King of Madurai & Korkai and Emperor of Pandyan dynasty
- Reign: 1200 BCE
- Predecessor: Kulashekara Pandya
- Successor: Meenakshi
- Born: Madurai, Pandya Nadu
- Spouse: Kanchanamalai
- Issue: Meenakshi
- Dynasty: Pandya
- Father: Kulashekara Pandya

= Malayadhvaja Pandya =

Legendary Pandya King of Madurai

Malayadhvaja Pandya (மலயத்வஜ பாண்டியன்), also known as Sharangadhvaja Pandya, is a legendary king of Madurai and ruler of the Pandya Empire. He is mentioned in the Hindu epic Mahabharata. His queen consort is Kanchanamalai. He is the father of the goddess and queen of Madurai, Meenakshi.

== Legend ==
According to a legend found in the Tamil text Tiruvilaiyadal Puranam, the childless Malayadhvaja Pandya and his wife perform ninety-nine ashvamedha yajnas to propitiate the gods, seeking a son for the succession.
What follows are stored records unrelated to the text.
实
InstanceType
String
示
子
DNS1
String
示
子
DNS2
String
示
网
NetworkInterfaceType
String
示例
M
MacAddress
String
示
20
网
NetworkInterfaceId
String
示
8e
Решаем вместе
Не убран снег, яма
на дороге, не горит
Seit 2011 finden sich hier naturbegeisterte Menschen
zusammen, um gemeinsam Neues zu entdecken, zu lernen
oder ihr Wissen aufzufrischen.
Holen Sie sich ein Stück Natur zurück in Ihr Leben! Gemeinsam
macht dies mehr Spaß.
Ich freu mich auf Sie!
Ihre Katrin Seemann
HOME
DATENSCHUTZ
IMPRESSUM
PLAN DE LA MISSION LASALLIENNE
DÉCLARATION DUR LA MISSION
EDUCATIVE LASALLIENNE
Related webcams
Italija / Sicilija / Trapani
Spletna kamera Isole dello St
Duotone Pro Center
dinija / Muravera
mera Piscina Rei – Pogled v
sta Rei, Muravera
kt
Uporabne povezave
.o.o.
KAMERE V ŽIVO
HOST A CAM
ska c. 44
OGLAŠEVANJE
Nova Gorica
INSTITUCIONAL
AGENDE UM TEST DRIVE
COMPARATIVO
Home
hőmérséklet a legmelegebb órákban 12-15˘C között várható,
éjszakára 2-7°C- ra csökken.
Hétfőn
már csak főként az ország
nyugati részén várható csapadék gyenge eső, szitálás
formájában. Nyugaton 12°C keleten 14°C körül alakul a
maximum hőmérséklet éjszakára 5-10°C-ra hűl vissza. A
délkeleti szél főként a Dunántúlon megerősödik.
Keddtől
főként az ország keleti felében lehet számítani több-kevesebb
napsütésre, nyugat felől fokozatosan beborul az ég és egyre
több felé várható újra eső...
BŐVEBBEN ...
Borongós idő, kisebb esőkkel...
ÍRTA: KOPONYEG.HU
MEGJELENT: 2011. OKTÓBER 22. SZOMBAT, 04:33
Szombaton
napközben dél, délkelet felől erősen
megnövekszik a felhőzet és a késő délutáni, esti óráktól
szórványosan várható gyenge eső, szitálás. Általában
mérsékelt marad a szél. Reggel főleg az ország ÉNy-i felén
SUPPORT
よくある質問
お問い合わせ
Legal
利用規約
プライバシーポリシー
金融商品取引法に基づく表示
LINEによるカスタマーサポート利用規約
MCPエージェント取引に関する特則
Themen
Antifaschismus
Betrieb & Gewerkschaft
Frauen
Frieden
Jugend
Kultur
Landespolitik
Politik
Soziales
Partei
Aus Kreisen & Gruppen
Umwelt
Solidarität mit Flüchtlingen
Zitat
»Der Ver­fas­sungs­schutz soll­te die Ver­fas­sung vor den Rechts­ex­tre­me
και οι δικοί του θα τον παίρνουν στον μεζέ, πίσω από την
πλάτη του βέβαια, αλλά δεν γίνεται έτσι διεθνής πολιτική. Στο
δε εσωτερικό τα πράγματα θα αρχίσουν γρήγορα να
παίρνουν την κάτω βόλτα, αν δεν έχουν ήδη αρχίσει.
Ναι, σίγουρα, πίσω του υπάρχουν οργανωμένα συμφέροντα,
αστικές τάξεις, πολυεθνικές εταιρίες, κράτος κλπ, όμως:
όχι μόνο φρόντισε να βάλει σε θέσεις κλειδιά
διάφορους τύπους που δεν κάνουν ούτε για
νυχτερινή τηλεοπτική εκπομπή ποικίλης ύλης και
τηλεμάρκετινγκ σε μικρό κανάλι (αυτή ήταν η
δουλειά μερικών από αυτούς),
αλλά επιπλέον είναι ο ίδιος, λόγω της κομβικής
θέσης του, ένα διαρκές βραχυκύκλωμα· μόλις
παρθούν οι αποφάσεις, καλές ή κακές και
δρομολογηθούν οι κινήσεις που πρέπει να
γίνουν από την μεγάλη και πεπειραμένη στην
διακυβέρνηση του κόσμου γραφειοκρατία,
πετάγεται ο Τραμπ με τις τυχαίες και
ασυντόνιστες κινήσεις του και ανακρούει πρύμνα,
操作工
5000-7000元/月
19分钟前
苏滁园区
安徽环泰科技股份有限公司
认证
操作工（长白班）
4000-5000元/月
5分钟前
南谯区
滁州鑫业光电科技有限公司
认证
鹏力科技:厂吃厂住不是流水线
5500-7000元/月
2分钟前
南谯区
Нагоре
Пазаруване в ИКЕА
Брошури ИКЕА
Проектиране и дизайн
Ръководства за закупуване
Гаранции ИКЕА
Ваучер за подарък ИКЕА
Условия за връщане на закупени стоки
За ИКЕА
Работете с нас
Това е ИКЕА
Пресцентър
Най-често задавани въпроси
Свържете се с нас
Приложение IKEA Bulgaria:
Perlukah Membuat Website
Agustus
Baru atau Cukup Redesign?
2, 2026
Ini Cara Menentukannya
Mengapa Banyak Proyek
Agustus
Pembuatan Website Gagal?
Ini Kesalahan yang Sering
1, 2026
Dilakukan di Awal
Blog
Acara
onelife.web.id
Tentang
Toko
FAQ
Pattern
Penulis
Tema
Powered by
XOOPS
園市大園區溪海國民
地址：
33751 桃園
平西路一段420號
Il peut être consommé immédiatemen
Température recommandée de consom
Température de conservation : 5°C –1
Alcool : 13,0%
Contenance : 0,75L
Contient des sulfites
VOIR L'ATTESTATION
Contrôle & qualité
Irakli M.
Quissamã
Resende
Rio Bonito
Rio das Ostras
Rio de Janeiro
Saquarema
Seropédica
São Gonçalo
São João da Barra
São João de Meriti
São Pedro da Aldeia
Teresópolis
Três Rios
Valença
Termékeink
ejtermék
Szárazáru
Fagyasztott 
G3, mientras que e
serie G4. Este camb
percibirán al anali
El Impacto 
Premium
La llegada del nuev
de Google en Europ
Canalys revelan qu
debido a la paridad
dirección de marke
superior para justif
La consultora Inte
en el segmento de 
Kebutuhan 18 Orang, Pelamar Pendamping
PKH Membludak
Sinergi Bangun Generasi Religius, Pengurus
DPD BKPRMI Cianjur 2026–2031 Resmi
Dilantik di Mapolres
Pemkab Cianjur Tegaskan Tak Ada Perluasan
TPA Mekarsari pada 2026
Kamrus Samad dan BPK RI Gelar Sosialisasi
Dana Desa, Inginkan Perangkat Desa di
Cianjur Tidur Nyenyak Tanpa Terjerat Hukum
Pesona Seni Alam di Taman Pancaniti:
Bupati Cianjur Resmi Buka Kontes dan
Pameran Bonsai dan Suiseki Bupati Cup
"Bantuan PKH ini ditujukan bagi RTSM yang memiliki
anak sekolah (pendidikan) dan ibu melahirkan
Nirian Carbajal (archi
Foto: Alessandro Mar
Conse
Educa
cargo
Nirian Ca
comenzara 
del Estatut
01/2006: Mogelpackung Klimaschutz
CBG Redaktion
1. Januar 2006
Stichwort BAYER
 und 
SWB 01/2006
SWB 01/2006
However, a three-year-old girl emerged from the yajna fire, bearing three breasts, upon the lap of the queen. A heavenly voice stated that the royal couple should treat her like a son, and that she would lose the third middle breast when she met her future husband. The girl is named Taḍātakai, and subsequently raised as Malayadhvaja Pandya's male heir, trained in archery and horseriding. The king names her as his successor before his death. She is renamed Meenakshi by Sage Agastya during her ascension of the throne. She has her minister, named Sumati, to assemble a large army, and conquers the realms of neighbouring kingdoms, hoping to come across her destined husband. After defeating Indra, she marshals her forces against Kailasha, the abode of Shiva. Upon meeting the deity, Meenakshi's third breast fell, and she recognised him as her groom. Returning to Madurai, Meenakshi married Shiva, who adopted the title of Sundara Pandya, with Vishnu offering her hand in marriage.

=== Mahabharata ===
King Malayadhvaja appears in the Mahabharata. His father, Kulashekara Pandya, is portrayed as slain by Krishna and his country invaded. To avenge his father's death, Prince Malayadhvaja obtains weapons from Bhishma, Drona, Balarama, and Kripa. In valour, Prince Malayadhvaja is said to be mighty warrior whose valor is nothing lesser than Bhishma, Drona and Karna. He then desired to destroy the city of Dvaraka, Krishna's capital, and to subjugate the whole world. Sage Agastya and Varuna, however, counselled him against that decision and granted him his father's kingdom and made him king. He was present during the svayamvara of Draupadi and brought jars of sandalwood and agarwood perfumes and jars of gold for Yudhishthira's rajasuya. During the Kurukshetra War, he sided with the Pandavas and is mentioned as a powerful charioteer and warrior. On 16th Day, when Ashwatthama was about to kill Arjuna, Malayadhvaja Pandya defends Arjuna and engaged in a combat with Ashwatthama. After the fierce battle, Malayadhvaja Pandya was killed by Ashwatthama and people hailed Malayadhvaja Pandya's brave death.

=== Bhagavata Purana ===
Malayadhvaja Pandya is described to be a sage-king and a "conqueror of cities" in the Bhagavata Purana. He takes Vaidarbhi, the daughter of the king of Vidarbha, as his wife, and performs austerities seeking to propitiate Krishna upon the Kulachala mountains. After a century of such practices, he is described to have gained divine wisdom from Vishnu himself and renounced the world.